***** TEXTE FOURNI
WSWS : Nouvelles
et analyses : Afrique
et Moyen-Orient
Obama et les « Amis de la Syrie » font pression
pour une intervention contre Damas
Par Alex Lantier
27 février 2012
Imprimez cet
article | Ecrivez
à l'auteur
Le président américain Barack Obama et les
diplomates internationaux rassemblés pour la réunion des « Amis de la
Syrie » à Tunis ont publié hier un communiqué faisant pression pour une
intervention militaire en Syrie. Ils ont cité comme prétexte
l’intensification de la guerre entre les forces « rebelles » syriennes
soutenues par les Etats-Unis et le régime du président Bachar al-Assad.
Obama s’était exprimé à Washington peu de temps
après la fin de la réunion en disant qu’il était « impératif » de stopper
les combats en Syrie. « L’heure est venue de faire cesser les assassinats de
Syriens par leur propre gouvernement, » a-t-il déclaré. Il n’a pas précisé
quelle action le gouvernement des Etats-Unis envisagerait de prendre.
**********
**ACTIVITÉ**: Restituez mot pour mot le passage de l'article sur la réunion des « Amis de la Syrie » à Tunis, en commençant à "Obama s’était exprimé" et en terminant à "envisagerait de prendre.". Les enregistrements n'interviennent en rien ici.
***** ENREGISTREMENTS LISTÉS
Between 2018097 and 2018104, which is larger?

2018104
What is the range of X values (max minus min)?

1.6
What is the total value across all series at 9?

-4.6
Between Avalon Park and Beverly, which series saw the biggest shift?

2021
**********
**TÂCHE ACCOMPLIE**:
Obama s’était exprimé à Washington peu de temps
après la fin de la réunion en disant qu’il était « impératif » de stopper
les combats en Syrie. « L’heure est venue de faire cesser les assassinats de
Syriens par leur propre gouvernement, » a-t-il déclaré. Il n’a pas précisé
quelle action le gouvernement des Etats-Unis envisagerait de prendre.